Development of Surrogate Models for Uncertainty Quantification in Manufacturing Engineering and Material Analysis

Abstract

Computer simulations are a widely used tool in computational science and engineering to, e.g., analyze the behavior of components or materials, to enhance the development of manufacturing processes with fast and accurate a-priori forecasts, or even to control those processes during ongoing operation. The underlying models need to be capable of covering all relevant effects while fulfilling the accuracy required for the analysis. These so-called high-fidelity models are often based on methods like the Finite Element Method (FEM).

With the help of these tools, we wish to make reliable assertions and predictions for one or more quantity of interests (QoI), also in the presence of uncertainty, e.g., in process conditions, material properties or similar influencing factors. Thus, methods from the field of Uncertainty Quantification (UQ) can enhance the quality of processes and products by augmenting the results for the QoI with quantified probability measures, eventually leading to an increased reliability and an additional support in decision-making.

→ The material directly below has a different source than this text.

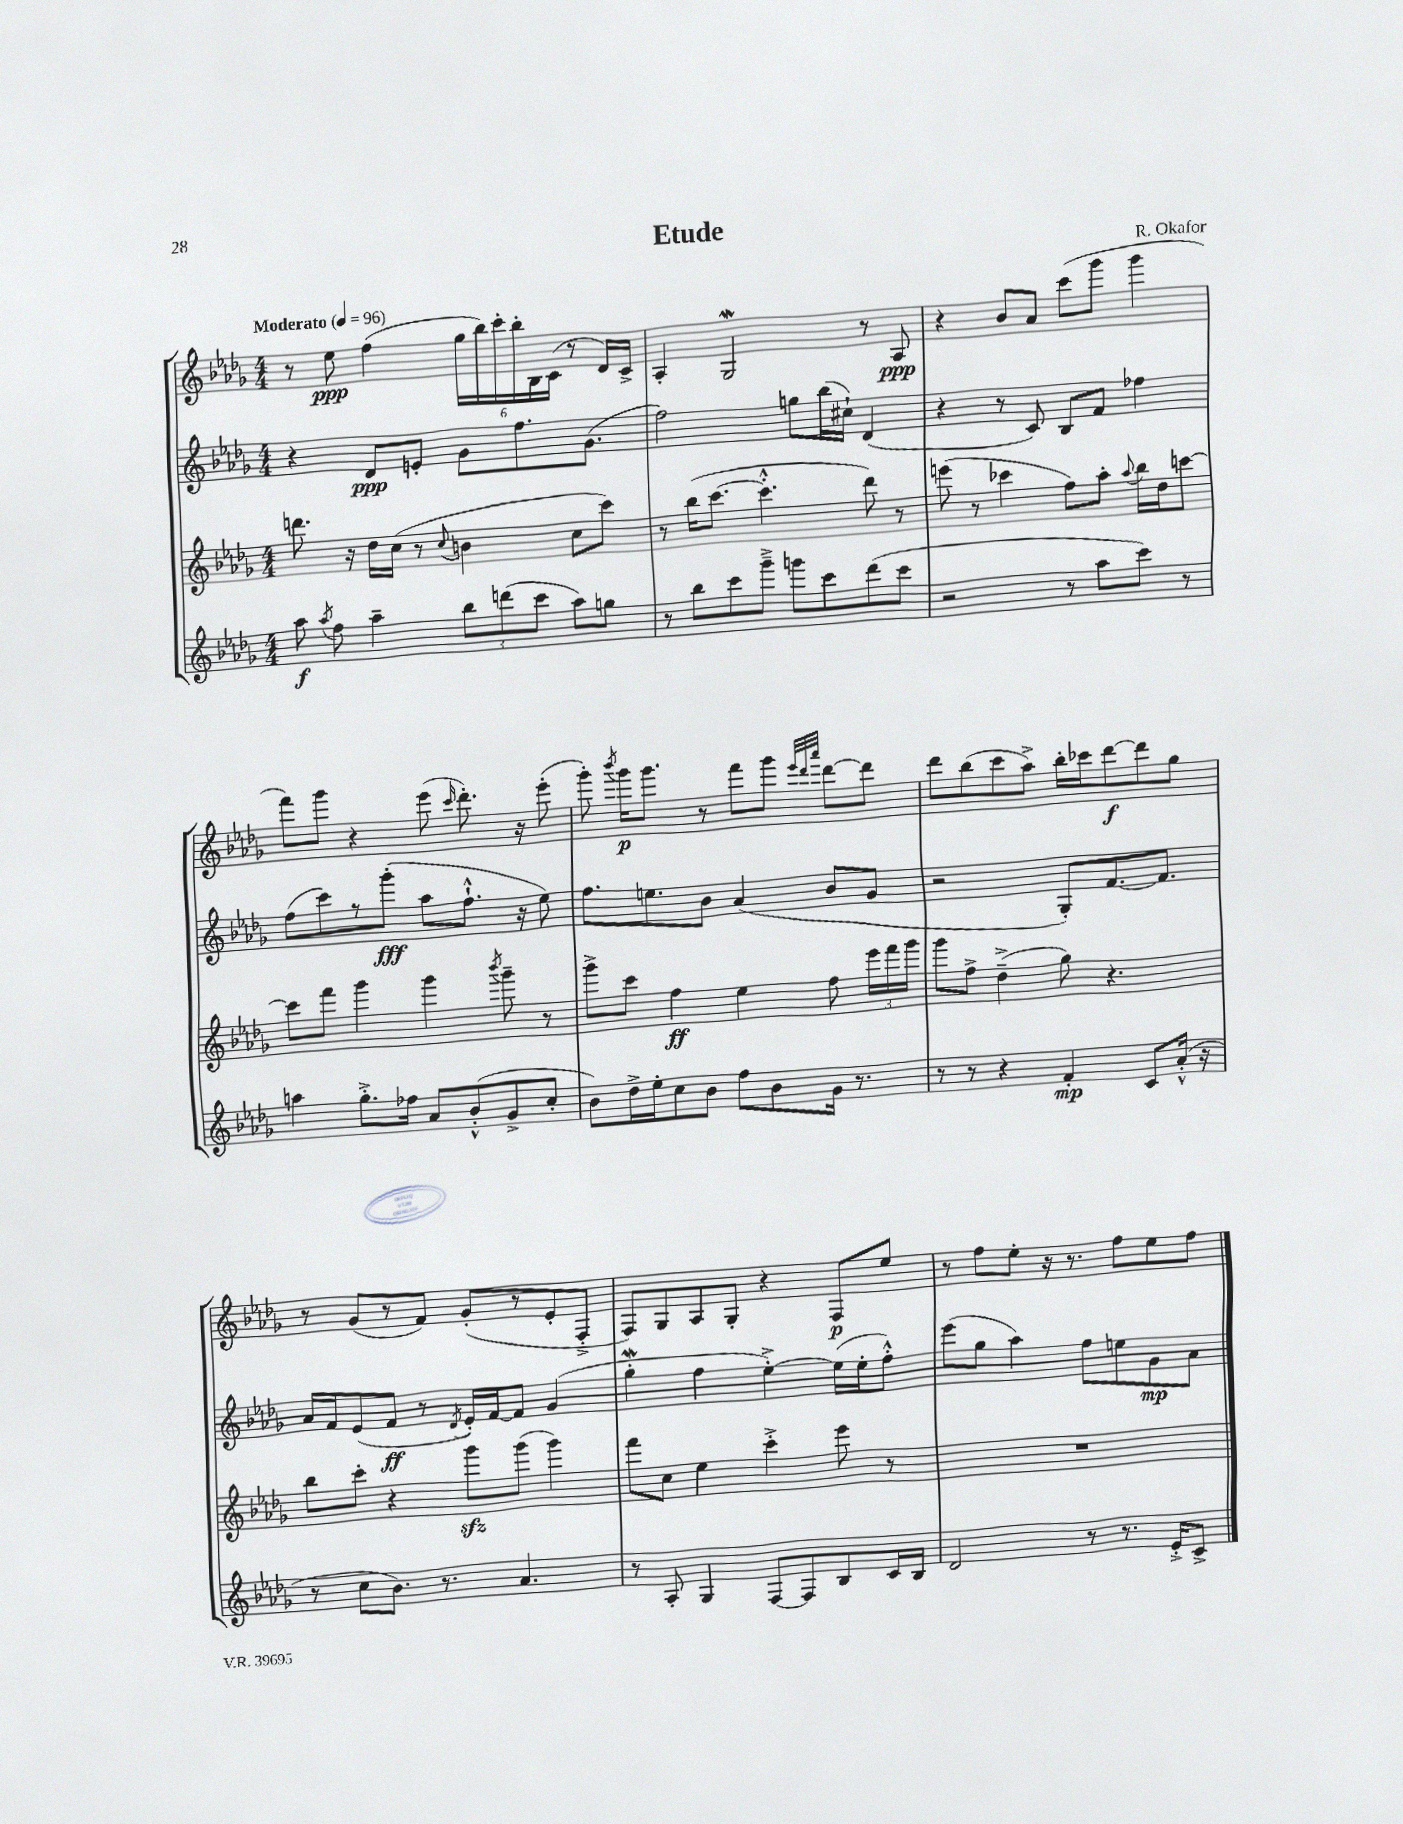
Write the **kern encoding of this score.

In this context, employing the original, high-fidelity model may easily exceed available resources or required feedback times. Here, the usage of surrogate models, which are computationally cheaper, can provide a remedy. To that end, we investigate two strategies.

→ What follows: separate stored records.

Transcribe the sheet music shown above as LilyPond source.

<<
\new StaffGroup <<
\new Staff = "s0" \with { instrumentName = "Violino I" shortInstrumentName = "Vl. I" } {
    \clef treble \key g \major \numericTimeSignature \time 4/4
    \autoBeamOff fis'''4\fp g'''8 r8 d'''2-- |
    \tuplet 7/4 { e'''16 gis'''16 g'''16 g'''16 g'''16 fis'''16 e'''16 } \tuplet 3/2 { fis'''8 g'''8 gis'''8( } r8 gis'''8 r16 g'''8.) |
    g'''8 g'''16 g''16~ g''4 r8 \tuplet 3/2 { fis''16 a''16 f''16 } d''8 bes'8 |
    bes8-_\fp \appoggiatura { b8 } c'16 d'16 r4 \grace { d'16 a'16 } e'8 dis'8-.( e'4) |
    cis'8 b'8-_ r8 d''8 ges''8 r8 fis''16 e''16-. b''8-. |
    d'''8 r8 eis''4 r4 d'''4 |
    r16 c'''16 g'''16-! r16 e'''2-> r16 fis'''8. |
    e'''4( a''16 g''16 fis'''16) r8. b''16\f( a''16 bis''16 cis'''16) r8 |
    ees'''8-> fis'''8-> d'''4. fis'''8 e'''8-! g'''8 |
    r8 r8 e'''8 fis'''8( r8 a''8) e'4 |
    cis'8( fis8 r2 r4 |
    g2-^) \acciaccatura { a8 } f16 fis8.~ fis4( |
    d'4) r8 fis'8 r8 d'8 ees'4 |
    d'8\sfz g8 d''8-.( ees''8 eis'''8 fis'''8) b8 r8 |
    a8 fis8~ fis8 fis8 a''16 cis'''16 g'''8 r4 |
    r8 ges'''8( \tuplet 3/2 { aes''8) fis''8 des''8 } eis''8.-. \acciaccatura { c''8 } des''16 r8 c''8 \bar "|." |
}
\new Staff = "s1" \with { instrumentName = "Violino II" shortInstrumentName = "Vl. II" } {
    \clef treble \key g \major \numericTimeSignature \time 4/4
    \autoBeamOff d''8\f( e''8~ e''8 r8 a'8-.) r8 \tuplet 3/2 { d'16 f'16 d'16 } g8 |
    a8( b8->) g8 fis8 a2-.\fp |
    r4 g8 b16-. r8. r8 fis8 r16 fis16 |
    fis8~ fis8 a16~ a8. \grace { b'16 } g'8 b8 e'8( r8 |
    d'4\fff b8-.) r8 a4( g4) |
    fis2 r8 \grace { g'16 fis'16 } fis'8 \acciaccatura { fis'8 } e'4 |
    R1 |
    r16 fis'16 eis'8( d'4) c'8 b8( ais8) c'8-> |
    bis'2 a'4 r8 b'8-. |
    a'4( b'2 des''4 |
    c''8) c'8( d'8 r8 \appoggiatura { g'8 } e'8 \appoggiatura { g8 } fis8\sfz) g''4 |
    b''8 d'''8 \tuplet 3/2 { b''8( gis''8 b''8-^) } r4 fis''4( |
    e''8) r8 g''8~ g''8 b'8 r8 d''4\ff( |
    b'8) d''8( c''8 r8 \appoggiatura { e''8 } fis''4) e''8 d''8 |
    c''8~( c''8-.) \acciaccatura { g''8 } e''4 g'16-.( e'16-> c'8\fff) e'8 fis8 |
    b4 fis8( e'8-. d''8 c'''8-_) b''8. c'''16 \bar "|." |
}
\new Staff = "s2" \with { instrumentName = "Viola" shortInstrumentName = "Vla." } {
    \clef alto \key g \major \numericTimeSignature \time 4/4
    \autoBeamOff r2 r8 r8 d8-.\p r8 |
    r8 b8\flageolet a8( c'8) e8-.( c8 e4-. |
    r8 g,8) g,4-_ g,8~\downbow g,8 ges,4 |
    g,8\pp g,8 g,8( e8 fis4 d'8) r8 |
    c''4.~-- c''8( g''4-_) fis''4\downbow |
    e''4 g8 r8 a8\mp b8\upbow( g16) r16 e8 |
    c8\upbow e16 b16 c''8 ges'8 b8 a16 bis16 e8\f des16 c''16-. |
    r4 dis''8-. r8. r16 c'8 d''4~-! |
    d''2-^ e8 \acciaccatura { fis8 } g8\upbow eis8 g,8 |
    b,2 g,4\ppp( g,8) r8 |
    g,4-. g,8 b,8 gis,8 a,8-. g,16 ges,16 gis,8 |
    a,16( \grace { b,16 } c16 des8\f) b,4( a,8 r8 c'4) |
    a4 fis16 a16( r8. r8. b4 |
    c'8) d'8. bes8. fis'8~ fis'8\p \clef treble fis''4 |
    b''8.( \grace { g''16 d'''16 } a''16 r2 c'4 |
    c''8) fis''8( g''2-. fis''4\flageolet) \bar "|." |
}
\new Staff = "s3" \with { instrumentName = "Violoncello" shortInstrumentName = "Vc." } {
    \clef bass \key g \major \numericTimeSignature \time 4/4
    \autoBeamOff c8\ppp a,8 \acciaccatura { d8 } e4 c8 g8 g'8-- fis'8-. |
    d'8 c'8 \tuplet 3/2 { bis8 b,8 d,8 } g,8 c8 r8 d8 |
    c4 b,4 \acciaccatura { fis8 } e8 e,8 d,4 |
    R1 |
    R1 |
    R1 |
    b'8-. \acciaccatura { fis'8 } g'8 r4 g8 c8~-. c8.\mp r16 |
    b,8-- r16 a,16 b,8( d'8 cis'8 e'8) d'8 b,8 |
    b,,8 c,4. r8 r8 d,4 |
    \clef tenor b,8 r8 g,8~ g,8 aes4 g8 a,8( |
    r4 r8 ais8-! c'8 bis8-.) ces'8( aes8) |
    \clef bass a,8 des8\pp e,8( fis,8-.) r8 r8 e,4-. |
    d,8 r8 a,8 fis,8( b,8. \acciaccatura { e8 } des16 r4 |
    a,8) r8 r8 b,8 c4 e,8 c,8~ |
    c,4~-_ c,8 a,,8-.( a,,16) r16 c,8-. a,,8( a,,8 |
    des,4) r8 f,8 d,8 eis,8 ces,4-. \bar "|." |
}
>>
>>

First, we consider sampling-based UQ methods that usually require a great number of evaluations of the underlying model. Therefore, instead of relying on the high-fidelity model, we follow the path of Model Order Reduction (MOR). Based on the original FEM model, a reduced model with decreased computational complexity is constructed, while keeping its accuracy in the desired range. In particular, we explore the benefits of intrusive MOR techniques. The approach that will be presented makes use of Proper Orthogonal Decomposition (POD), where a subsequent Galerkin projection of the operators onto the constructed subspaces is performed.

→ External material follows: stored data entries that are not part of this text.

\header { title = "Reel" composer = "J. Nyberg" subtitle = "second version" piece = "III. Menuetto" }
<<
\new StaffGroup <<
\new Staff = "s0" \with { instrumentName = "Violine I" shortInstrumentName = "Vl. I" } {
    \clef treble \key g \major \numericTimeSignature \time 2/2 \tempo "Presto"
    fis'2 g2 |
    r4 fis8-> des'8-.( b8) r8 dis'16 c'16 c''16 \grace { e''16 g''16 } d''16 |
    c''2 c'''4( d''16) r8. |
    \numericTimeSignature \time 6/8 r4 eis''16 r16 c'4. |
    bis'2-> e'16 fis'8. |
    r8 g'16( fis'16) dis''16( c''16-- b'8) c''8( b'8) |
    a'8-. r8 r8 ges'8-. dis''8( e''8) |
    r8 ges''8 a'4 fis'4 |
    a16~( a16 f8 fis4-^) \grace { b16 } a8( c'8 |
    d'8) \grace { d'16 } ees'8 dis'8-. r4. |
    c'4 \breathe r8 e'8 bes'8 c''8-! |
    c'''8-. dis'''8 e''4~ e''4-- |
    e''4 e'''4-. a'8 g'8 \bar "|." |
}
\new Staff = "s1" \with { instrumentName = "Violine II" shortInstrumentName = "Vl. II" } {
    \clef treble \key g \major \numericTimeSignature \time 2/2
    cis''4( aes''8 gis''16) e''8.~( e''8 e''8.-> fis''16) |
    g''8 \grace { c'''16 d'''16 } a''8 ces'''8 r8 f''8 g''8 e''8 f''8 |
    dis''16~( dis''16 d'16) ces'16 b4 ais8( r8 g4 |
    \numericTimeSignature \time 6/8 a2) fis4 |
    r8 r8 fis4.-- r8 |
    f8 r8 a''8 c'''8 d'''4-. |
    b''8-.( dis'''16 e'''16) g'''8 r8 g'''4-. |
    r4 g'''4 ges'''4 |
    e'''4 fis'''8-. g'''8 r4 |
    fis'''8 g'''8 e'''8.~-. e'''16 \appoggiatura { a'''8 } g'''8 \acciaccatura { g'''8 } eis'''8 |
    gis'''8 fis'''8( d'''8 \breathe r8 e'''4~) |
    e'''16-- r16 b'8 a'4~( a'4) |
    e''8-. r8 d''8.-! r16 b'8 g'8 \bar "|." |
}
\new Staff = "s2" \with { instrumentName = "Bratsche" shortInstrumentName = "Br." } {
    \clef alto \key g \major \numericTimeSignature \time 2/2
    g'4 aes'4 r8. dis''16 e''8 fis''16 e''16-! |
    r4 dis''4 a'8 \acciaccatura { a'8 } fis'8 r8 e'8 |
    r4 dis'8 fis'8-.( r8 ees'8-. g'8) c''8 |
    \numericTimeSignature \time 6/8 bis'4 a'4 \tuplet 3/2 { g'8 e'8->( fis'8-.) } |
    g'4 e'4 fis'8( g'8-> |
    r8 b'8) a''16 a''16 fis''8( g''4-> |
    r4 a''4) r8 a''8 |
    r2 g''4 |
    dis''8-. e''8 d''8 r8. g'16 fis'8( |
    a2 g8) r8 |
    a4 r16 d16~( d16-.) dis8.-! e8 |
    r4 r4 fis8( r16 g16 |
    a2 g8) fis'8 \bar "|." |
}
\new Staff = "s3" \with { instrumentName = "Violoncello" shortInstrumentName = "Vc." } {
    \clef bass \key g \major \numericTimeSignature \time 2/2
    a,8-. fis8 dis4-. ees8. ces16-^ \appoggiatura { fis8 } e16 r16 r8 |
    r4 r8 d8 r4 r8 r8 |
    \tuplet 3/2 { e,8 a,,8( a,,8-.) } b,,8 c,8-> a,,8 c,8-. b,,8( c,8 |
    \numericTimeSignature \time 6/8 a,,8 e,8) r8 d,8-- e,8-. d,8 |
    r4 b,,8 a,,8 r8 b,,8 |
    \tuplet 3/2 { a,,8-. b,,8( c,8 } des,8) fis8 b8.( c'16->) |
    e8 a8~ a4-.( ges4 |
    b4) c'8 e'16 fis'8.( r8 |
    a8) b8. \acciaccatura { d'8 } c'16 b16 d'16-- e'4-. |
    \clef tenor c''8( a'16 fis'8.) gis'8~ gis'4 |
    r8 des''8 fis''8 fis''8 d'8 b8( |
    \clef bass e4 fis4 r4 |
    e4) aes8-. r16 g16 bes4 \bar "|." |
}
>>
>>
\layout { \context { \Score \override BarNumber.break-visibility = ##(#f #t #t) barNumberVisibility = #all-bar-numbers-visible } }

As an alternative, one also may take a probabilistic view point from the outset in constructing the surrogate model. In this spirit, we investigate the advantages of Gaussian Process Regression (GPR) as a meta model. Following a Bayesian approach, we compute a predictive distribution for the QoI, given certain training data. The latter can be based on samples produced by the high-fidelity FEM model but also on measurements.

Finally, the integration of the resulting surrogate models into an UQ setting is demonstrated for applications coming from polymer processing or material analysis.